Oaxaca, Nov 9 - A violent political crisis in the Mexican coffee-growing state of Oaxaca, which has seen protesters hijacking cars and trucks, does not threaten bean exports, the state coffee council said.
The council said output was set to rise this harvest.
Large parts of Oaxaca's pretty capital of the same name were seized months ago by protesters who built street barricades, chased out police and closed government buildings in a bid to oust the state governor.
Federal police have since gained control of the city's colonial center, but protesters still dominate some neighborhoods and frequently hijack trucks and buses to strengthen their roadblocks.
Coffee council head Fortino Figueroa said the harvest beginning in the next few weeks would not be affected by the crisis, which has seen at least a dozen people killed, most of them protesters.
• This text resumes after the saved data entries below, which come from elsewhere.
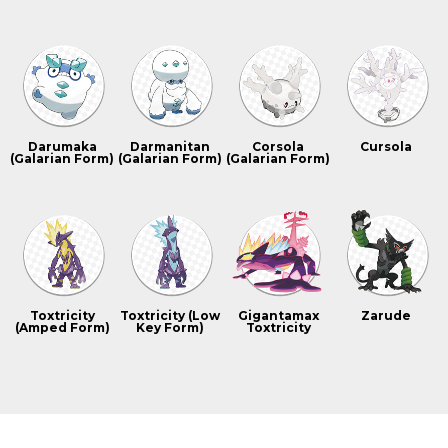
Darumaka
Darmanitan
Corsola
Cursola
(Galarian Form)
(Galarian Form)
(Galarian Form)
Toxtricity
Toxtricity (Low
Gigantamax
Zarude
(Amped Form)
Key Form)
Toxtricity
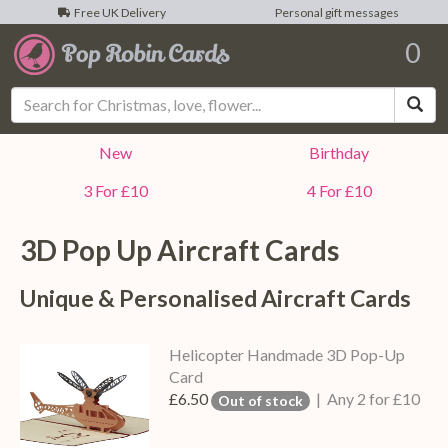
Free UK Delivery
Personal gift messages
0
Sea
New
Birthday
3 For £10
4 For £10
3D Pop Up
Aircraft
Cards
Unique & Personalised
Aircraft
Cards
Helicopter Handmade 3D Pop-Up
Card
£6.50
| Any 2 for £10
Out of stock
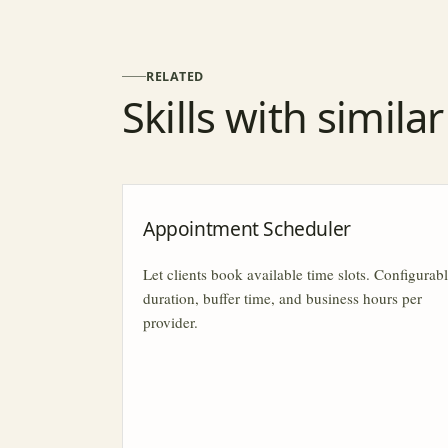
RELATED
Skills with simila
Appointment Scheduler
Let clients book available time slots. Configurab
duration, buffer time, and business hours per
provider.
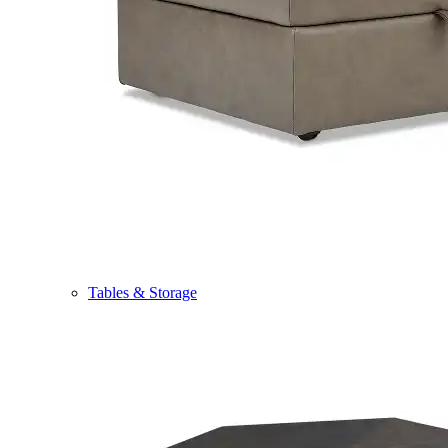
Tables & Storage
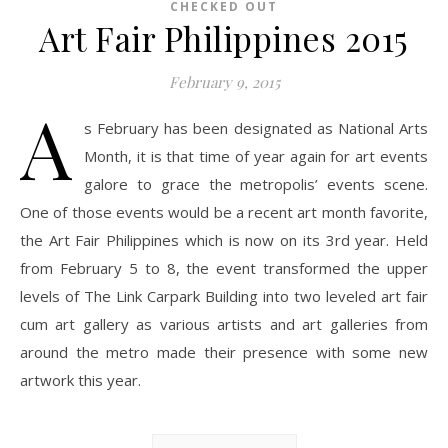
CHECKED OUT
Art Fair Philippines 2015
February 9, 2015
A
s February has been designated as National Arts
Month, it is that time of year again for art events
galore to grace the metropolis’ events scene.
One of those events would be a recent art month favorite,
the Art Fair Philippines which is now on its 3rd year. Held
from February 5 to 8, the event transformed the upper
levels of The Link Carpark Building into two leveled art fair
cum art gallery as various artists and art galleries from
around the metro made their presence with some new
artwork this year.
"The critical problem in Oaxaca is limited to the city, it is not in coffee growing zones and has not affected the coffee," he told Reuters.
Workers said the coffee council is one of the few government offices not closed by the protesters, who accuse state Gov. Ulises Ruiz of corruption and repression.
Oaxaca exports 80 percent of its coffee outside Mexico, but Figueroa said most exports go either via the neighboring state of Veracruz or along the Pacific coast, without passing through the capital.
Coffee output in Oaxaca, a mountainous southern state with numerous microclimates, plunged when many farmers abandoned the crop in the wake of a price crisis at the start of the decade.
Bad weather also helped push output down to around 295,000 60-kg bags in the last two harvests, from an average of 345,00 bags in previous years.
The industry has been hurt by a wave of migration from poor rural areas to the United States, leaving many farms without the labor needed to harvest or tend crops.
But Figueroa predicted a better crop this year. He said regular rainfall had helped flowering and the coffee trees he had seen on farm visits were laden with ripening berries.
"The sun and rain have been favorable and wind damage is low, which gives us the chance to raise the harvest to 300,000 or even 345,000 bags," he said.
Most of Oaxaca's coffee is grown on small family farms in indigenous regions. Some is sold via cooperatives to Fair Trade and organic roasters.
The coffee is washed in small mills and sun-dried on farm patios. The parchment is removed in regional dry-mills.
Figueroa said the coffee council was pressing ahead with a program to help farmers certify their coffee as organic or shade-grown despite the protests, which have frozen the activities of many government offices.
Oaxaca's most famous coffee is Cafe Pluma, grown in the foothills above the state's Pacific coast surfer hangouts.